#### What you need to do
Please render the rows from their first line through the line containing "Identify the document", both included, as a Markdown table with the columns n and Line. Skip blank lines and leave the pictures out.

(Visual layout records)
►

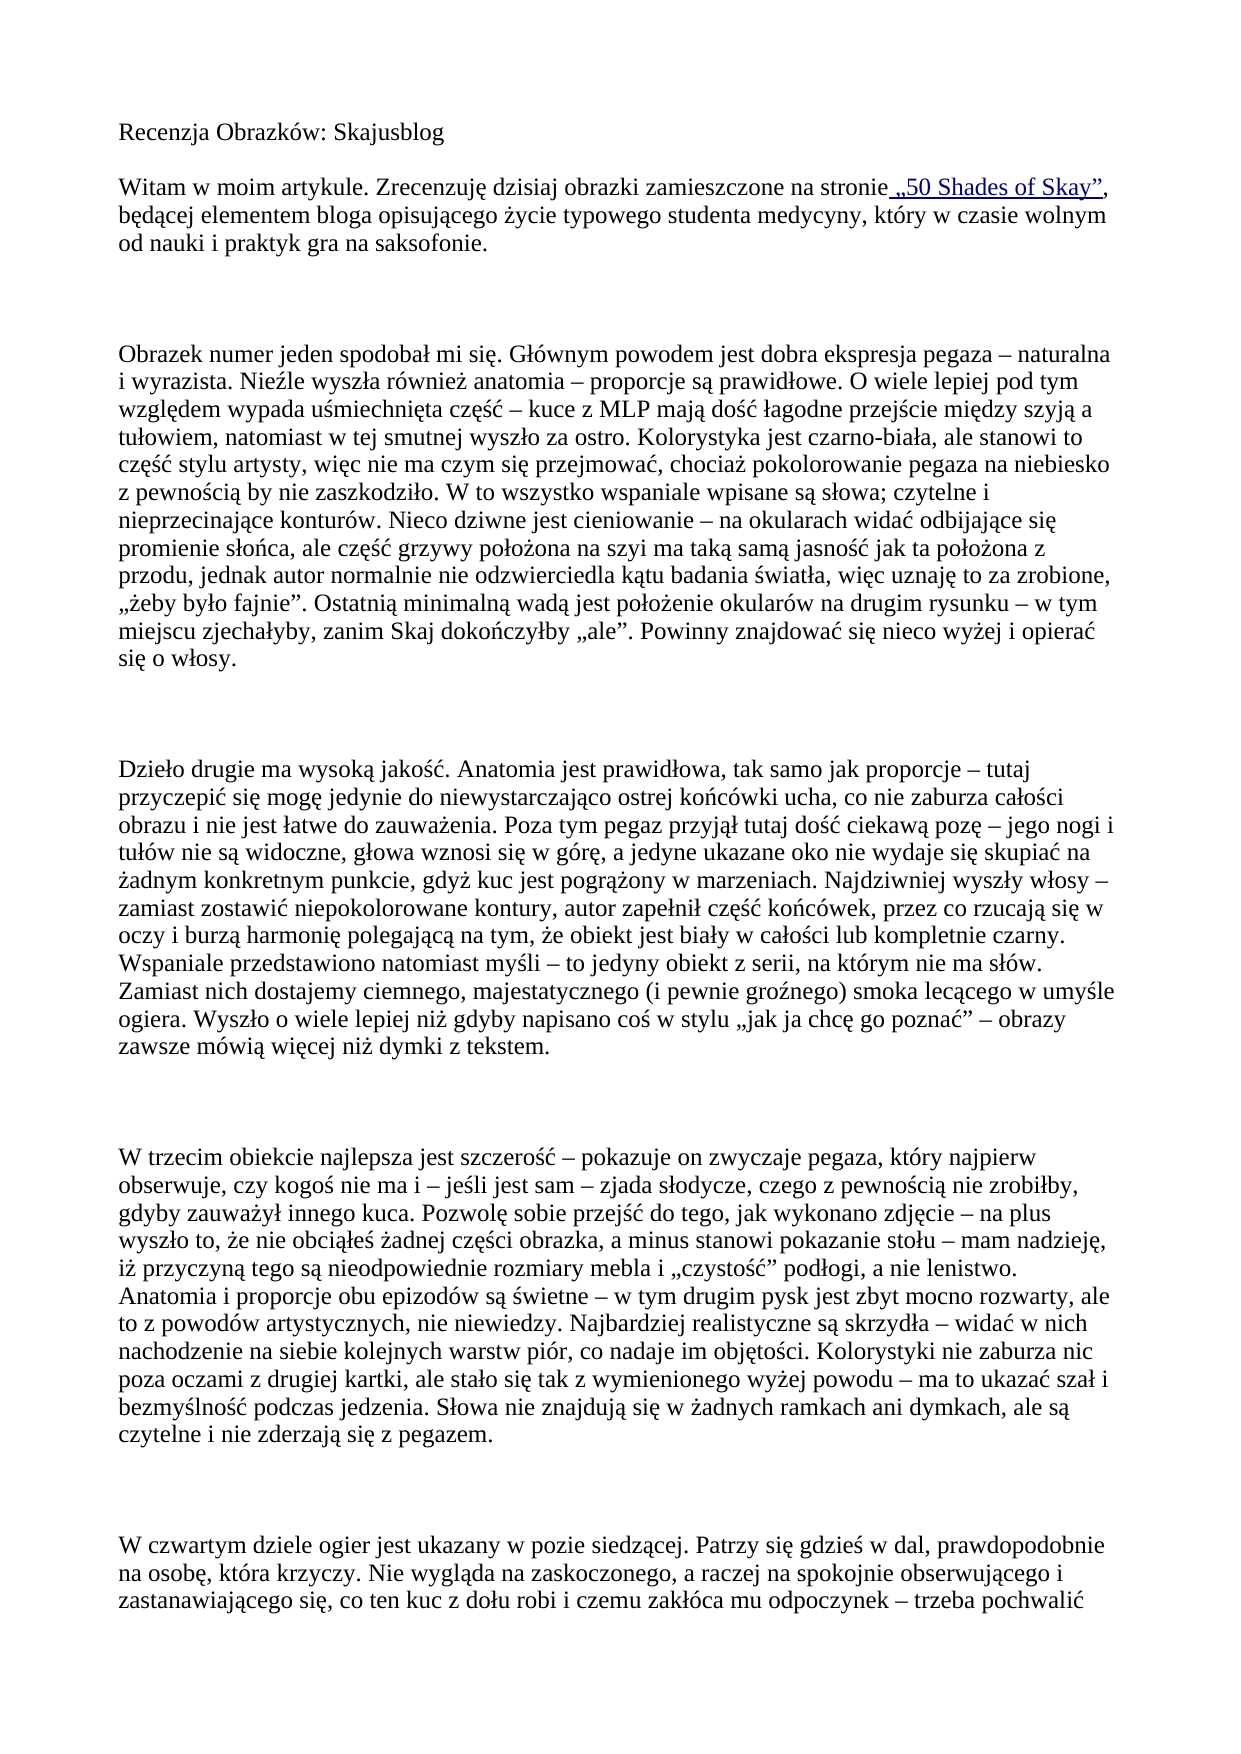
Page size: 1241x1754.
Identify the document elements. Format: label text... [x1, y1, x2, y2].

text W czwartym dziele ogier jest ukazany w pozie siedzącej. Patrzy się gdzieś w dal, prawdopodobnie na osobę, która krzyczy. Nie wygląda na zaskoczonego, a raczej na spokojnie obserwującego i zastanawiającego się, co ten kuc z dołu robi i czemu zakłóca mu odpoczynek – trzeba pochwalić [118, 1531, 1122, 1614]
text Witam w moim artykule. Zrecenzuję dzisiaj obrazki zamieszczone na stronie „50 Shades of Skay”, będącej elementem bloga opisującego życie typowego studenta medycyny, który w czasie wolnym od nauki i praktyk gra na saksofonie. [118, 173, 1122, 257]
text Recenzja Obrazków: Skajusblog [118, 118, 1122, 146]
text Dzieło drugie ma wysoką jakość. Anatomia jest prawidłowa, tak samo jak proporcje – tutaj przyczepić się mogę jedynie do niewystarczająco ostrej końcówki ucha, co nie zaburza całości obrazu i nie jest łatwe do zauważenia. Poza tym pegaz przyjął tutaj dość ciekawą pozę – jego nogi i tułów nie są widoczne, głowa wznosi się w górę, a jedyne ukazane oko nie wydaje się skupiać na żadnym konkretnym punkcie, gdyż kuc jest pogrążony w marzeniach. Najdziwniej wyszły włosy – zamiast zostawić niepokolorowane kontury, autor zapełnił część końcówek, przez co rzucają się w oczy i burzą harmonię polegającą na tym, że obiekt jest biały w całości lub kompletnie czarny. Wspaniale przedstawiono natomiast myśli – to jedyny obiekt z serii, na którym nie ma słów. Zamiast nich dostajemy ciemnego, majestatycznego (i pewnie groźnego) smoka lecącego w umyśle ogiera. Wyszło o wiele lepiej niż gdyby napisano coś w stylu „jak ja chcę go poznać” – obrazy zawsze mówią więcej niż dymki z tekstem. [118, 755, 1122, 1060]
text W trzecim obiekcie najlepsza jest szczerość – pokazuje on zwyczaje pegaza, który najpierw obserwuje, czy kogoś nie ma i – jeśli jest sam – zjada słodycze, czego z pewnością nie zrobiłby, gdyby zauważył innego kuca. Pozwolę sobie przejść do tego, jak wykonano zdjęcie – na plus wyszło to, że nie obciąłeś żadnej części obrazka, a minus stanowi pokazanie stołu – mam nadzieję, iż przyczyną tego są nieodpowiednie rozmiary mebla i „czystość” podłogi, a nie lenistwo. Anatomia i proporcje obu epizodów są świetne – w tym drugim pysk jest zbyt mocno rozwarty, ale to z powodów artystycznych, nie niewiedzy. Najbardziej realistyczne są skrzydła – widać w nich nachodzenie na siebie kolejnych warstw piór, co nadaje im objętości. Kolorystyki nie zaburza nic poza oczami z drugiej kartki, ale stało się tak z wymienionego wyżej powodu – ma to ukazać szał i bezmyślność podczas jedzenia. Słowa nie znajdują się w żadnych ramkach ani dymkach, ale są czytelne i nie zderzają się z pegazem. [118, 1143, 1122, 1448]
text Obrazek numer jeden spodobał mi się. Głównym powodem jest dobra ekspresja pegaza – naturalna i wyrazista. Nieźle wyszła również anatomia – proporcje są prawidłowe. O wiele lepiej pod tym względem wypada uśmiechnięta część – kuce z MLP mają dość łagodne przejście między szyją a tułowiem, natomiast w tej smutnej wyszło za ostro. Kolorystyka jest czarno-biała, ale stanowi to część stylu artysty, więc nie ma czym się przejmować, chociaż pokolorowanie pegaza na niebiesko z pewnością by nie zaszkodziło. W to wszystko wspaniale wpisane są słowa; czytelne i nieprzecinające konturów. Nieco dziwne jest cieniowanie – na okularach widać odbijające się promienie słońca, ale część grzywy położona na szyi ma taką samą jasność jak ta położona z przodu, jednak autor normalnie nie odzwierciedla kątu badania światła, więc uznaję to za zrobione, „żeby było fajnie”. Ostatnią minimalną wadą jest położenie okularów na drugim rysunku – w tym miejscu zjechałyby, zanim Skaj dokończyłby „ale”. Powinny znajdować się nieco wyżej i opierać się o włosy. [118, 340, 1122, 672]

◄

#### Solution to this exercise
| n | Line |
|---|---|
| 1 | Page size: 1241x1754. |
| 2 | Identify the document elements. Format: label text... [x1, y1, x2, y2]. |